## Problem requirements:
Select every line below containing the word "evaluation".
Information Block Start
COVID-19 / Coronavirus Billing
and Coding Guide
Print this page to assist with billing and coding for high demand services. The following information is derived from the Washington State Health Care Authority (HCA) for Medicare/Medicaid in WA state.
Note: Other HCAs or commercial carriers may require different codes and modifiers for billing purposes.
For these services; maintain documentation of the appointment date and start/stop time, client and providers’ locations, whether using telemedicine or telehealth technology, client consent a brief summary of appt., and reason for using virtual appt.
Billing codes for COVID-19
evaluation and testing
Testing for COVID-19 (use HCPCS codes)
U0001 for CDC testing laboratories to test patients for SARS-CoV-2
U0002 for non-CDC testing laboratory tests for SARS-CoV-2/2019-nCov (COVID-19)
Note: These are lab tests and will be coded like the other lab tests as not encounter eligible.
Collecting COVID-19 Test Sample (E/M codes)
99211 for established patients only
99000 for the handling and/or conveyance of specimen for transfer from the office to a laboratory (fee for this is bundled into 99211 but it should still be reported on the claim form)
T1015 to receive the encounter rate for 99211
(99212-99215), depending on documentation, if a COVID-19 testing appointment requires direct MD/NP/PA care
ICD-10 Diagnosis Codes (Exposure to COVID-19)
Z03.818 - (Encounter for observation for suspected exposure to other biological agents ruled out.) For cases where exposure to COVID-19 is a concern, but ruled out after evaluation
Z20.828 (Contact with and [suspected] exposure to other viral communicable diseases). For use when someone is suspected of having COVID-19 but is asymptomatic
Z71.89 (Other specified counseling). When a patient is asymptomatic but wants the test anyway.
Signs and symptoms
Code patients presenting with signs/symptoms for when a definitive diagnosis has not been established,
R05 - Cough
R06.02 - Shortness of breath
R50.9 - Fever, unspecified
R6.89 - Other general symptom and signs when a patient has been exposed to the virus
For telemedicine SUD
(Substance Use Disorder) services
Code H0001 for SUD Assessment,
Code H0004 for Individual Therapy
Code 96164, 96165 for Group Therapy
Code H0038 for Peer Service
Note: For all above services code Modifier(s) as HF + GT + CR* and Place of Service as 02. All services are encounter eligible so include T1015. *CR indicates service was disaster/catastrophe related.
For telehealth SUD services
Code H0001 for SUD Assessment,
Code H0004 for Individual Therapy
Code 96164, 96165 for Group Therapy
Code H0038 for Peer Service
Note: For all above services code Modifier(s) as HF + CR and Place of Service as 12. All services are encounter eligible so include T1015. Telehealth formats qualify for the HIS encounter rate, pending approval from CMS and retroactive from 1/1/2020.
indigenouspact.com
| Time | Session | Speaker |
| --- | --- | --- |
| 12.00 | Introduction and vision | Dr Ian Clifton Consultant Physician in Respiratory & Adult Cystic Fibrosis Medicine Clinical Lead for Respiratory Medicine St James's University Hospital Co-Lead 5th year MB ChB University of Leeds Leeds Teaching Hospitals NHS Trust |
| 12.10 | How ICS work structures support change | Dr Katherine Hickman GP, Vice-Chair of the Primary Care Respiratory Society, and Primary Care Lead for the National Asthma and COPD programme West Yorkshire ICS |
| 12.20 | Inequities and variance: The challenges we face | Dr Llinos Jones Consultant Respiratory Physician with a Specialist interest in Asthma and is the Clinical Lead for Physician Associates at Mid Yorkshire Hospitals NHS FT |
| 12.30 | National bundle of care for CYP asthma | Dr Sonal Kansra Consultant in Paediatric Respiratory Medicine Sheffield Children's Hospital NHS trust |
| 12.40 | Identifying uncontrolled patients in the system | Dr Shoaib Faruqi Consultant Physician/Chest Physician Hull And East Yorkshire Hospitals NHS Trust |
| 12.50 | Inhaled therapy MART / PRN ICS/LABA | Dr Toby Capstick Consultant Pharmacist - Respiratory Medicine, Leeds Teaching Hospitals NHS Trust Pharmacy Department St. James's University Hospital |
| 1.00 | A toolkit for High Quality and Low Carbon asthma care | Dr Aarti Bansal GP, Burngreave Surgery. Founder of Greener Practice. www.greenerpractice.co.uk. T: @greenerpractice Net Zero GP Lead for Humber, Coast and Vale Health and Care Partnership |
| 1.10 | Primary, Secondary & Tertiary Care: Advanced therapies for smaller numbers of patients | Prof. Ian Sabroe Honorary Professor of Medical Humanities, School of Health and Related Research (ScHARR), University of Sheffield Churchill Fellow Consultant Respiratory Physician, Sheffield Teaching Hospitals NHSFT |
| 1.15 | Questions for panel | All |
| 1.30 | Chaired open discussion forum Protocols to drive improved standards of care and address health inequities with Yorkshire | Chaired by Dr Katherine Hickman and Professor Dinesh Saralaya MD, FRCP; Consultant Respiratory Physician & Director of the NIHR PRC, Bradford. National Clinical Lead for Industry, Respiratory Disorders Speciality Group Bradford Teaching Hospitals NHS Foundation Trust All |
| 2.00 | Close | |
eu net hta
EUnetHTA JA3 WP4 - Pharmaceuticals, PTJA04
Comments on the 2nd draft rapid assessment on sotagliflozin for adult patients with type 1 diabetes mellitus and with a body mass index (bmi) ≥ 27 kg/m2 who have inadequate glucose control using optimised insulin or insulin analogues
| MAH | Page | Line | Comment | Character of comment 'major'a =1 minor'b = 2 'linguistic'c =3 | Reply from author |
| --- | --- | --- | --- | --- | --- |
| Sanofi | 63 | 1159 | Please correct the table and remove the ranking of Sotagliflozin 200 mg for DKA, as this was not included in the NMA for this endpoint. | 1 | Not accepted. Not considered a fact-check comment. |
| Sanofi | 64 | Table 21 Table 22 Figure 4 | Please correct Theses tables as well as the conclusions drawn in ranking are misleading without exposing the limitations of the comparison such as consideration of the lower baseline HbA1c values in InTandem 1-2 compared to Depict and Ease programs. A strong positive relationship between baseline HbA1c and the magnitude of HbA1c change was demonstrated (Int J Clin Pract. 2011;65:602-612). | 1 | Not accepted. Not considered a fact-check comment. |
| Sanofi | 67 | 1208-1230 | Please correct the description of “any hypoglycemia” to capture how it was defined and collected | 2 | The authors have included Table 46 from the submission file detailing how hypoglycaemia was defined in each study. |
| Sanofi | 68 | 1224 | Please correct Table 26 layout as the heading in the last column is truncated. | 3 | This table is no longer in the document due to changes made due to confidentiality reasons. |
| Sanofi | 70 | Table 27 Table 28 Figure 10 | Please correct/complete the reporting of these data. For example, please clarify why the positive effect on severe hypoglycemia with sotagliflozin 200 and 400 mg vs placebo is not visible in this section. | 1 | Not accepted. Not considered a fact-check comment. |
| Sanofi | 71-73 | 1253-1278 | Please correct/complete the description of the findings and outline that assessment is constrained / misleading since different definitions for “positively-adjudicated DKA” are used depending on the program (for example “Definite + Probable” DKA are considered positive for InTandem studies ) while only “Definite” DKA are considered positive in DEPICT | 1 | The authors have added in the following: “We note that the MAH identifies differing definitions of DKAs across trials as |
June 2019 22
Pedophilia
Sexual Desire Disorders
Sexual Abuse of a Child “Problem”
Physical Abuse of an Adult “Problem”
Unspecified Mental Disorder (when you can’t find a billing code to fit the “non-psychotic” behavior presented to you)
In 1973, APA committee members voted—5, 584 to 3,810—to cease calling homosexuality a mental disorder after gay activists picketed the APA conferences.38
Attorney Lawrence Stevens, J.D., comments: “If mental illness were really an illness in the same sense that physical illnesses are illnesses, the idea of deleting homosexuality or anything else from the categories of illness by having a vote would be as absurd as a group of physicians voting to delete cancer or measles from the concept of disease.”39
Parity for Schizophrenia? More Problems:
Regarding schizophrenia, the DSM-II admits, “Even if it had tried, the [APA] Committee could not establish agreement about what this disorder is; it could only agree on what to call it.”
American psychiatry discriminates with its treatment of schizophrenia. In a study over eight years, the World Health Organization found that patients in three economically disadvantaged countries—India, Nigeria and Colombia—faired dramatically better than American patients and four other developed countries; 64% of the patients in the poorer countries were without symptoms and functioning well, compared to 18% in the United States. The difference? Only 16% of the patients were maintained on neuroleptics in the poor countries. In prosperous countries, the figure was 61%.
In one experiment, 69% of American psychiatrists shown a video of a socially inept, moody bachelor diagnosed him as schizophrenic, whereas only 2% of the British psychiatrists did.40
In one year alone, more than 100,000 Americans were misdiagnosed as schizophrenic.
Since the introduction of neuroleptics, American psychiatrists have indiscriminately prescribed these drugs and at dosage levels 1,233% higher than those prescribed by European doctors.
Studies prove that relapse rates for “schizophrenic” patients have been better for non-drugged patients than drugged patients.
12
Information Block End
## Answer section:
evaluation and testing
Z03.818 - (Encounter for observation for suspected exposure to other biological agents ruled out.) For cases where exposure to COVID-19 is a concern, but ruled out after evaluation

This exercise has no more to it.